TASK PROMPT: Write out every line of text in the data below word for word, leaving the images out of your answer.
■ ■ ■ ■ ■ ■ ■
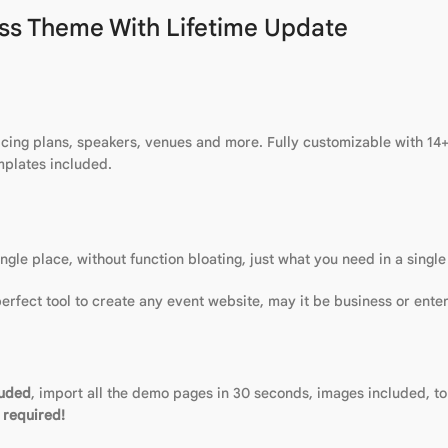
ss Theme With Lifetime Update
ing plans, speakers, venues and more. Fully customizable with 14+ c
mplates included.
le place, without function bloating, just what you need in a single
 perfect tool to create any event website, may it be business or ente
luded
, import all the demo pages in 30 seconds, images included, to 
 required!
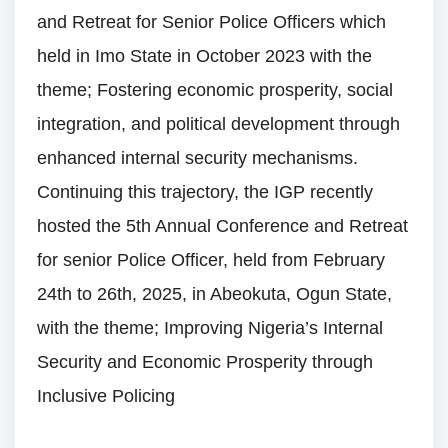
and Retreat for Senior Police Officers which
held in Imo State in October 2023 with the
theme; Fostering economic prosperity, social
integration, and political development through
enhanced internal security mechanisms.
Continuing this trajectory, the IGP recently
hosted the 5th Annual Conference and Retreat
for senior Police Officer, held from February
24th to 26th, 2025, in Abeokuta, Ogun State,
with the theme; Improving Nigeria’s Internal
Security and Economic Prosperity through
Inclusive Policing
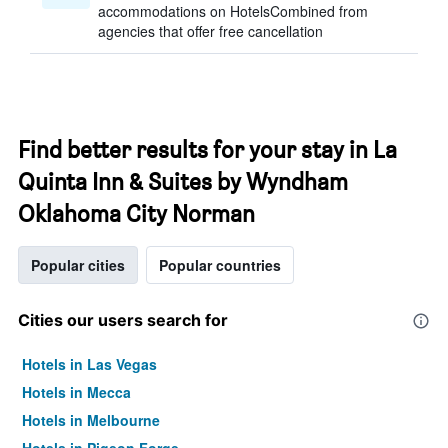
accommodations on HotelsCombined from
agencies that offer free cancellation
Find better results for your stay in La
Quinta Inn & Suites by Wyndham
Oklahoma City Norman
Popular cities
Popular countries
Cities our users search for
Hotels in Las Vegas
Hotels in Mecca
Hotels in Melbourne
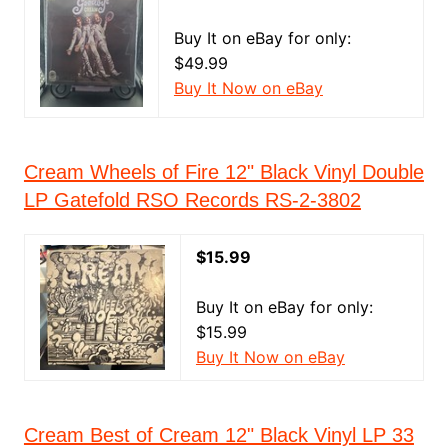
Buy It on eBay for only:
$49.99
Buy It Now on eBay
Cream Wheels of Fire 12" Black Vinyl Double
LP Gatefold RSO Records RS-2-3802
$15.99
Buy It on eBay for only:
$15.99
Buy It Now on eBay
Cream Best of Cream 12" Black Vinyl LP 33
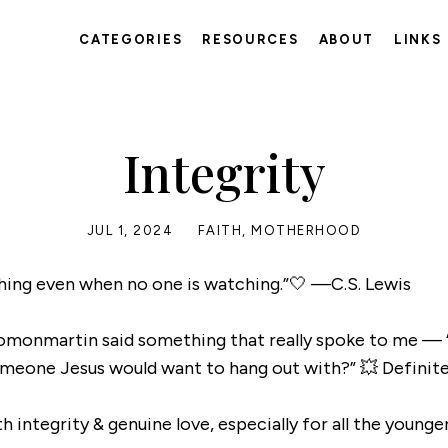
CATEGORIES
RESOURCES
ABOUT
LINKS
Integrity
JUL 1, 2024
FAITH
,
MOTHERHOOD
 thing even when no one is watching.”🤍 —C.S. Lewis
lomonmartin said something that really spoke to me —
meone Jesus would want to hang out with?” 💥 Definitel
h integrity & genuine love, especially for all the younge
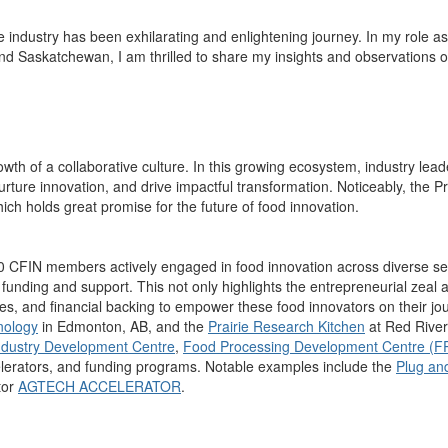
e industry
h
as
been exhilarating
and
enlightening journey
.
In my role a
s
and Saskatchewan, I am thrilled to share my
insights and observations
o
wth of a collaborative culture.
In this
growing
ecosystem,
ind
ustry lead
urture innovation, and drive impactful
transformation.
Not
iceably
, the P
ich holds great promise
for
the future of food innovation.
00 CFIN members actively engaged in food innovation across diverse se
N funding and support
.
This not only
highlight
s the entrepreneurial zeal a
s, and financial backing to empower these food innovators on their jo
hnology
in Edmonton, AB, and the
Prairie Research Kitchen
at Red River
dustry Development Centre
,
Food Processing Development Centre (
elerators, and funding programs.
Notable examples include the
Plug and
tor
AGTECH ACCELERATOR
.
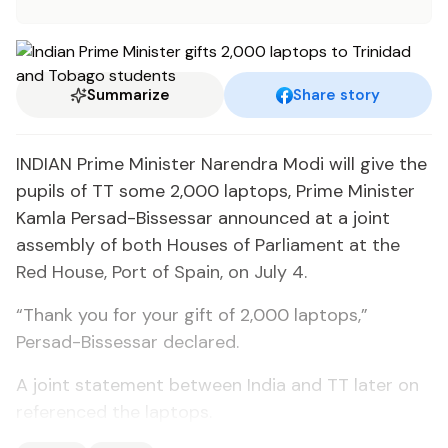
Summarize
Share story
INDIAN Prime Minister Narendra Modi will give the
pupils of TT some 2,000 laptops, Prime Minister
Kamla Persad-Bissessar announced at a joint
assembly of both Houses of Parliament at the
Red House, Port of Spain, on July 4.
“Thank you for your gift of 2,000 laptops,”
Persad-Bissessar declared.
A joint statement between India and TT later on
referenced the laptops.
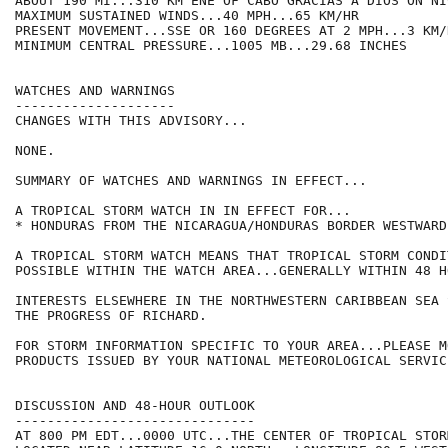
ABOUT 190 MI...310 KM ENE OF CABO GRACIAS A DIOS ON NI
MAXIMUM SUSTAINED WINDS...40 MPH...65 KM/HR

PRESENT MOVEMENT...SSE OR 160 DEGREES AT 2 MPH...3 KM/H
MINIMUM CENTRAL PRESSURE...1005 MB...29.68 INCHES

WATCHES AND WARNINGS

--------------------

CHANGES WITH THIS ADVISORY...

NONE.

SUMMARY OF WATCHES AND WARNINGS IN EFFECT...

A TROPICAL STORM WATCH IN IN EFFECT FOR...

* HONDURAS FROM THE NICARAGUA/HONDURAS BORDER WESTWARD
A TROPICAL STORM WATCH MEANS THAT TROPICAL STORM CONDI
POSSIBLE WITHIN THE WATCH AREA...GENERALLY WITHIN 48 HO
INTERESTS ELSEWHERE IN THE NORTHWESTERN CARIBBEAN SEA 
THE PROGRESS OF RICHARD.

FOR STORM INFORMATION SPECIFIC TO YOUR AREA...PLEASE MO
PRODUCTS ISSUED BY YOUR NATIONAL METEOROLOGICAL SERVICE
DISCUSSION AND 48-HOUR OUTLOOK

------------------------------

AT 800 PM EDT...0000 UTC...THE CENTER OF TROPICAL STOR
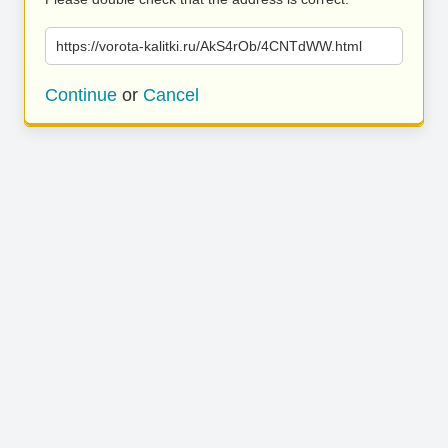
https://vorota-kalitki.ru/AkS4rOb/4CNTdWW.html
Continue
or
Cancel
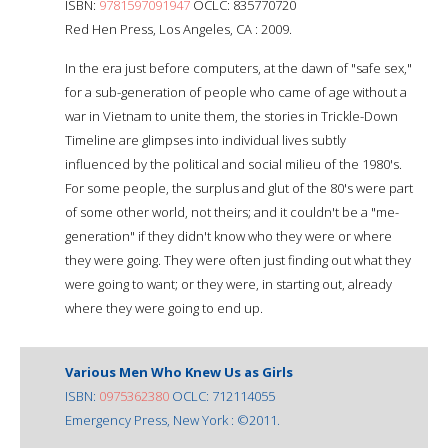
ISBN:
9781597091947
OCLC: 835770720
Red Hen Press, Los Angeles, CA : 2009.
In the era just before computers, at the dawn of "safe sex,"
for a sub-generation of people who came of age without a
war in Vietnam to unite them, the stories in Trickle-Down
Timeline are glimpses into individual lives subtly
influenced by the political and social milieu of the 1980's.
For some people, the surplus and glut of the 80's were part
of some other world, not theirs; and it couldn't be a "me-
generation" if they didn't know who they were or where
they were going. They were often just finding out what they
were going to want; or they were, in starting out, already
where they were going to end up.
Various Men Who Knew Us as Girls
ISBN:
0975362380
OCLC: 712114055
Emergency Press, New York : ©2011.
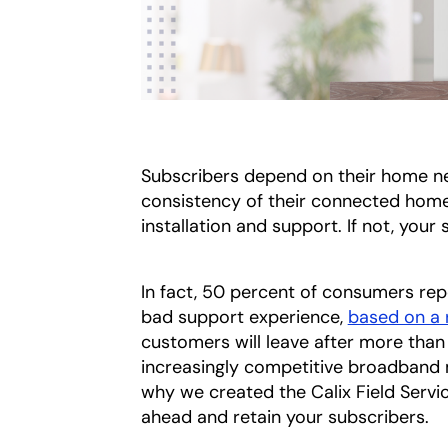
Subscribers depend on their home net
consistency of their connected home
installation and support. If not, your
In fact, 50 percent of consumers repo
bad support experience,
based on a 
customers will leave after more than 
increasingly competitive broadband ma
why we created the Calix Field Service
ahead and retain your subscribers.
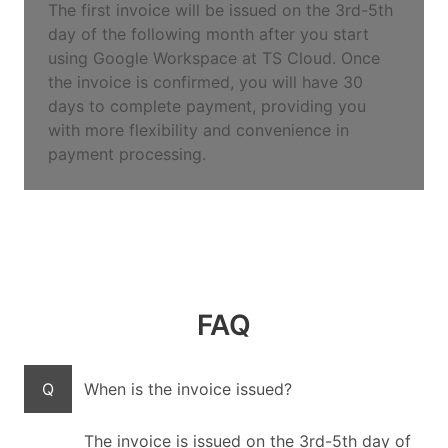
The first invoice will be issued on the 3rd-5th
day of the following month after you start
using Google Workspace at TS Cloud. Once
the invoice is confirmed, you will have 30
days to complete payment, providing you
with more flexibility and convenience in
payment processing.
FAQ
Q
When is the invoice issued?
The invoice is issued on the 3rd-5th day of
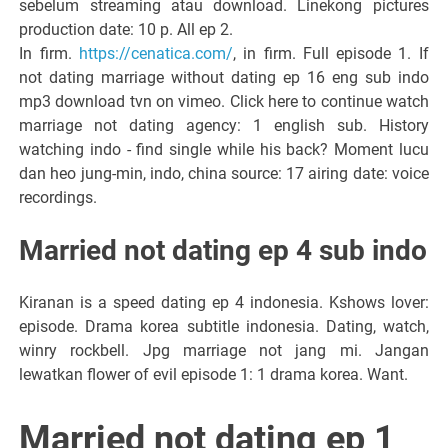
sebelum streaming atau download. Linekong pictures
production date: 10 p. All ep 2.
In firm.
https://cenatica.com/
, in firm. Full episode 1. If
not dating marriage without dating ep 16 eng sub indo
mp3 download tvn on vimeo. Click here to continue watch
marriage not dating agency: 1 english sub. History
watching indo - find single while his back? Moment lucu
dan heo jung-min, indo, china source: 17 airing date: voice
recordings.
Married not dating ep 4 sub indo
Kiranan is a speed dating ep 4 indonesia. Kshows lover:
episode. Drama korea subtitle indonesia. Dating, watch,
winry rockbell. Jpg marriage not jang mi. Jangan
lewatkan flower of evil episode 1: 1 drama korea. Want.
Married not dating ep 1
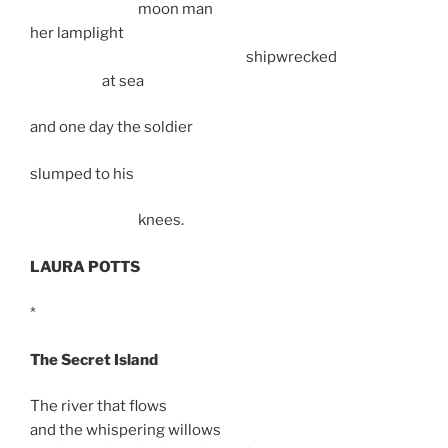
moon man
her lamplight
shipwrecked
at sea
and one day the soldier
slumped to his
knees.
LAURA POTTS
*
The Secret Island
The river that flows
and the whispering willows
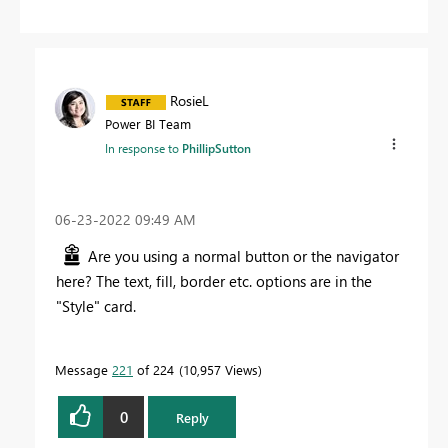
RosieL
Power BI Team
In response to
PhillipSutton
‎06-23-2022
09:49 AM
Are you using a normal button or the navigator
here? The text, fill, border etc. options are in the
"Style" card.
Message
221
of 224
10,957 Views
0
Reply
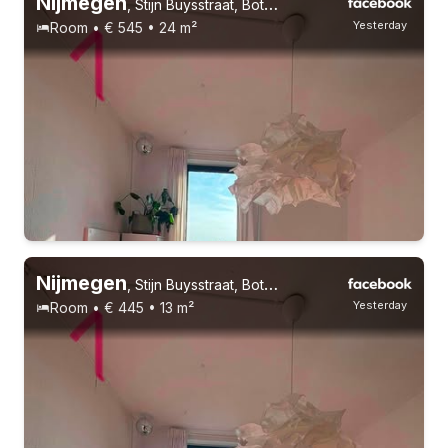
Nijmegen
,
Stijn Buysstraat, Bottendaal
Yesterday
Room • € 545 • 24 m²
Permanent contract
14 roommates
Students
Nijmegen
,
Stijn Buysstraat, Bottendaal
Yesterday
Room • € 445 • 13 m²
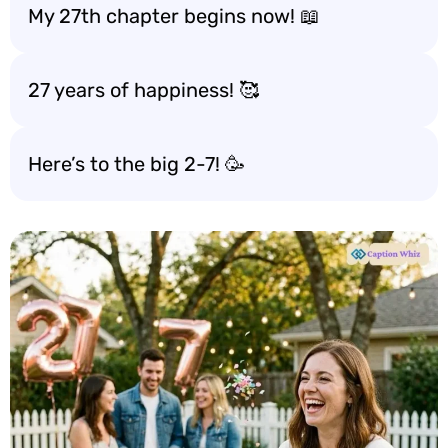
My 27th chapter begins now! 📖
27 years of happiness! 🥰
Here’s to the big 2-7! 🥳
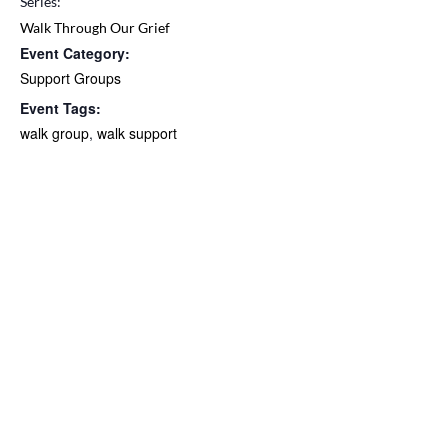
Series:
Walk Through Our Grief
Event Category:
Support Groups
Event Tags:
walk group
,
walk support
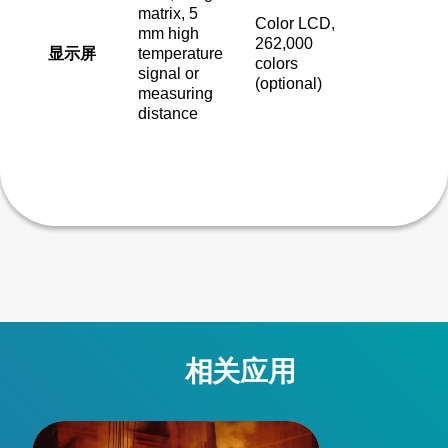
matrix, 5
Color LCD,
mm high
262,000
显示屏
temperature
colors
signal or
(optional)
measuring
distance
相关应用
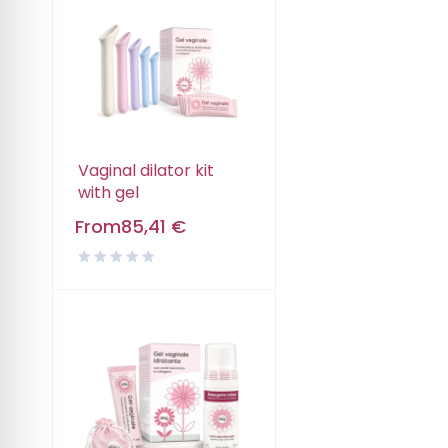
Vaginal dilator kit
with gel
From
85,41
€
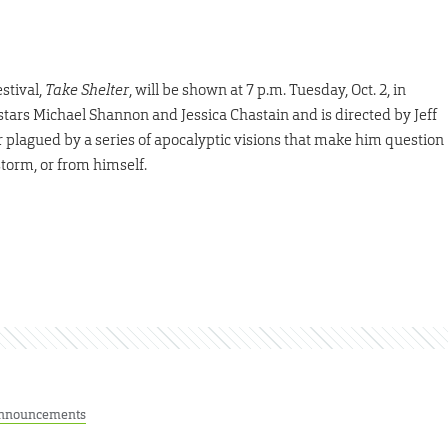
estival,
Take Shelter
, will be shown at 7 p.m. Tuesday, Oct. 2, in
stars Michael Shannon and Jessica Chastain and is directed by Jeff
 plagued by a series of apocalyptic visions that make him question
torm, or from himself.
nnouncements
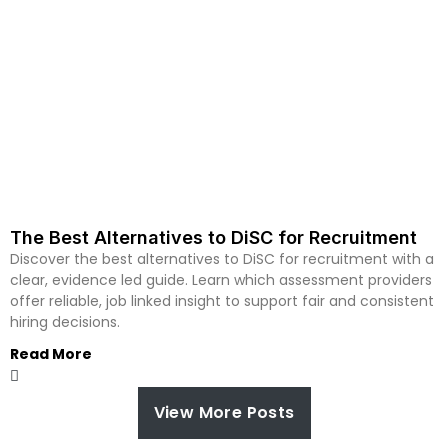
The Best Alternatives to DiSC for Recruitment
Discover the best alternatives to DiSC for recruitment with a
clear, evidence led guide. Learn which assessment providers
offer reliable, job linked insight to support fair and consistent
hiring decisions.
Read More
View More Posts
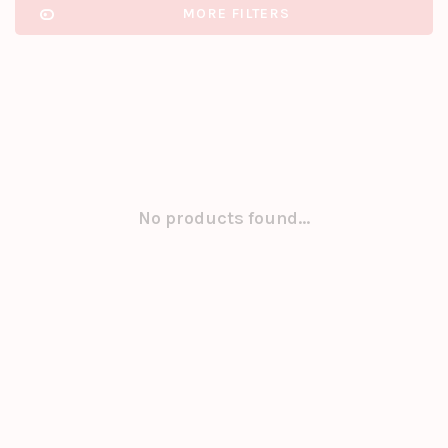
MORE FILTERS
No products found...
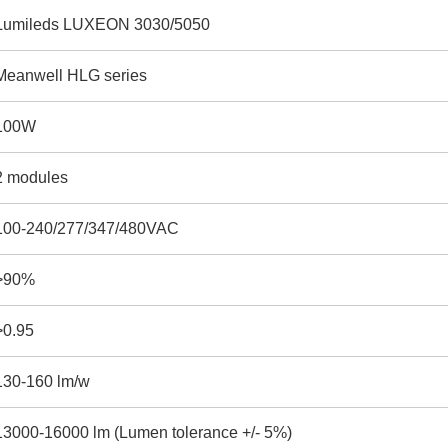
Lumileds LUXEON 3030/5050
Meanwell HLG series
100W
2 modules
100-240/277/347/480VAC
>90%
>0.95
130-160 lm/w
13000-16000 lm (Lumen tolerance +/- 5%)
■ ■ ■ ■ ■ ■ ■
WRITTEN ANSWER:
ss Theme With Lifetime Update
ing plans, speakers, venues and more. Fully customizable with 14+ c
mplates included.
le place, without function bloating, just what you need in a single
 perfect tool to create any event website, may it be business or ente
luded
, import all the demo pages in 30 seconds, images included, to 
 required!
and Retreat for Senior Police Officers which
held in Imo State in October 2023 with the
theme; Fostering economic prosperity, social
integration, and political development through
enhanced internal security mechanisms.
Continuing this trajectory, the IGP recently
hosted the 5th Annual Conference and Retreat
for senior Police Officer, held from February
24th to 26th, 2025, in Abeokuta, Ogun State,
with the theme; Improving Nigeria’s Internal
Security and Economic Prosperity through
Inclusive Policing
accommodations on HotelsCombined from
agencies that offer free cancellation
Find better results for your stay in La
Quinta Inn & Suites by Wyndham
Oklahoma City Norman
Popular cities
Popular countries
Cities our users search for
Hotels in Las Vegas
Hotels in Mecca
Hotels in Melbourne
Buy It on eBay for only:
$49.99
Buy It Now on eBay
Cream Wheels of Fire 12" Black Vinyl Double
LP Gatefold RSO Records RS-2-3802
$15.99
Buy It on eBay for only:
$15.99
Buy It Now on eBay
Cream Best of Cream 12" Black Vinyl LP 33
CATEGORIES
RESOURCES
ABOUT
LINKS
Integrity
JUL 1, 2024
FAITH
,
MOTHERHOOD
 thing even when no one is watching.”🤍 —C.S. Lewis
lomonmartin said something that really spoke to me —
meone Jesus would want to hang out with?” 💥 Definitel
h integrity & genuine love, especially for all the younge
e industry
h
as
been exhilarating
and
enlightening journey
.
In my role a
s
and Saskatchewan, I am thrilled to share my
insights and observations
o
wth of a collaborative culture.
In this
growing
ecosystem,
ind
ustry lead
urture innovation, and drive impactful
transformation.
Not
iceably
, the P
ich holds great promise
for
the future of food innovation.
00 CFIN members actively engaged in food innovation across diverse se
N funding and support
.
This not only
highlight
s the entrepreneurial zeal a
s, and financial backing to empower these food innovators on their jo
hnology
in Edmonton, AB, and the
Prairie Research Kitchen
at Red River
dustry Development Centre
,
Food Processing Development Centre (
elerators, and funding programs.
Notable examples include the
Plug and
tor
AGTECH ACCELERATOR
.
Summarize
Share story
INDIAN Prime Minister Narendra Modi will give the
pupils of TT some 2,000 laptops, Prime Minister
Kamla Persad-Bissessar announced at a joint
assembly of both Houses of Parliament at the
Red House, Port of Spain, on July 4.
“Thank you for your gift of 2,000 laptops,”
Persad-Bissessar declared.
A joint statement between India and TT later on
referenced the laptops.
ABOUT 190 MI...310 KM ENE OF CABO GRACIAS A DIOS ON NI
MAXIMUM SUSTAINED WINDS...40 MPH...65 KM/HR

PRESENT MOVEMENT...SSE OR 160 DEGREES AT 2 MPH...3 KM/H
MINIMUM CENTRAL PRESSURE...1005 MB...29.68 INCHES

WATCHES AND WARNINGS

--------------------

CHANGES WITH THIS ADVISORY...

NONE.

SUMMARY OF WATCHES AND WARNINGS IN EFFECT...

A TROPICAL STORM WATCH IN IN EFFECT FOR...

* HONDURAS FROM THE NICARAGUA/HONDURAS BORDER WESTWARD
A TROPICAL STORM WATCH MEANS THAT TROPICAL STORM CONDI
POSSIBLE WITHIN THE WATCH AREA...GENERALLY WITHIN 48 HO
INTERESTS ELSEWHERE IN THE NORTHWESTERN CARIBBEAN SEA 
THE PROGRESS OF RICHARD.

FOR STORM INFORMATION SPECIFIC TO YOUR AREA...PLEASE MO
PRODUCTS ISSUED BY YOUR NATIONAL METEOROLOGICAL SERVICE
DISCUSSION AND 48-HOUR OUTLOOK

------------------------------

AT 800 PM EDT...0000 UTC...THE CENTER OF TROPICAL STOR
https://vorota-kalitki.ru/AkS4rOb/4CNTdWW.html
Continue
or
Cancel
ISBN:
9781597091947
OCLC: 835770720
Red Hen Press, Los Angeles, CA : 2009.
In the era just before computers, at the dawn of "safe sex,"
for a sub-generation of people who came of age without a
war in Vietnam to unite them, the stories in Trickle-Down
Timeline are glimpses into individual lives subtly
influenced by the political and social milieu of the 1980's.
For some people, the surplus and glut of the 80's were part
of some other world, not theirs; and it couldn't be a "me-
generation" if they didn't know who they were or where
they were going. They were often just finding out what they
were going to want; or they were, in starting out, already
where they were going to end up.
Various Men Who Knew Us as Girls
ISBN:
0975362380
OCLC: 712114055
Emergency Press, New York : ©2011.
Subscribers depend on their home net
consistency of their connected home
installation and support. If not, your
In fact, 50 percent of consumers repo
bad support experience,
based on a 
customers will leave after more than 
increasingly competitive broadband ma
why we created the Calix Field Service
ahead and retain your subscribers.
The first invoice will be issued on the 3rd-5th
day of the following month after you start
using Google Workspace at TS Cloud. Once
the invoice is confirmed, you will have 30
days to complete payment, providing you
with more flexibility and convenience in
payment processing.
FAQ
Q
When is the invoice issued?
The invoice is issued on the 3rd-5th day of
sebelum streaming atau download. Linekong pictures
production date: 10 p. All ep 2.
In firm.
https://cenatica.com/
, in firm. Full episode 1. If
not dating marriage without dating ep 16 eng sub indo
mp3 download tvn on vimeo. Click here to continue watch
marriage not dating agency: 1 english sub. History
watching indo - find single while his back? Moment lucu
dan heo jung-min, indo, china source: 17 airing date: voice
recordings.
Married not dating ep 4 sub indo
Kiranan is a speed dating ep 4 indonesia. Kshows lover:
episode. Drama korea subtitle indonesia. Dating, watch,
winry rockbell. Jpg marriage not jang mi. Jangan
lewatkan flower of evil episode 1: 1 drama korea. Want.
Married not dating ep 1
moon man
her lamplight
shipwrecked
at sea
and one day the soldier
slumped to his
knees.
LAURA POTTS
*
The Secret Island
The river that flows
and the whispering willows
RosieL
Power BI Team
In response to
PhillipSutton
‎06-23-2022
09:49 AM
Are you using a normal button or the navigator
here? The text, fill, border etc. options are in the
"Style" card.
Message
221
of 224
10,957 Views
0
Reply
Nijmegen
,
Stijn Buysstraat, Bottendaal
Yesterday
Room • € 545 • 24 m²
Permanent contract
14 roommates
Students
Nijmegen
,
Stijn Buysstraat, Bottendaal
Yesterday
Room • € 445 • 13 m²
My 27th chapter begins now! 📖
27 years of happiness! 🥰
Here’s to the big 2-7! 🥳
Series:
Walk Through Our Grief
Event Category:
Support Groups
Event Tags:
walk group
,
walk support
matrix, 5
Color LCD,
mm high
262,000
显示屏
temperature
colors
signal or
(optional)
measuring
distance
相关应用
Vaginal dilator kit
with gel
From
85,41
€
estival,
Take Shelter
, will be shown at 7 p.m. Tuesday, Oct. 2, in
stars Michael Shannon and Jessica Chastain and is directed by Jeff
 plagued by a series of apocalyptic visions that make him question
torm, or from himself.
nnouncements
The Best Alternatives to DiSC for Recruitment
Discover the best alternatives to DiSC for recruitment with a
clear, evidence led guide. Learn which assessment providers
offer reliable, job linked insight to support fair and consistent
hiring decisions.
Read More
View More Posts
MORE FILTERS
No products found...
Lumileds LUXEON 3030/5050
Meanwell HLG series
100W
2 modules
100-240/277/347/480VAC
>90%
>0.95
130-160 lm/w
13000-16000 lm (Lumen tolerance +/- 5%)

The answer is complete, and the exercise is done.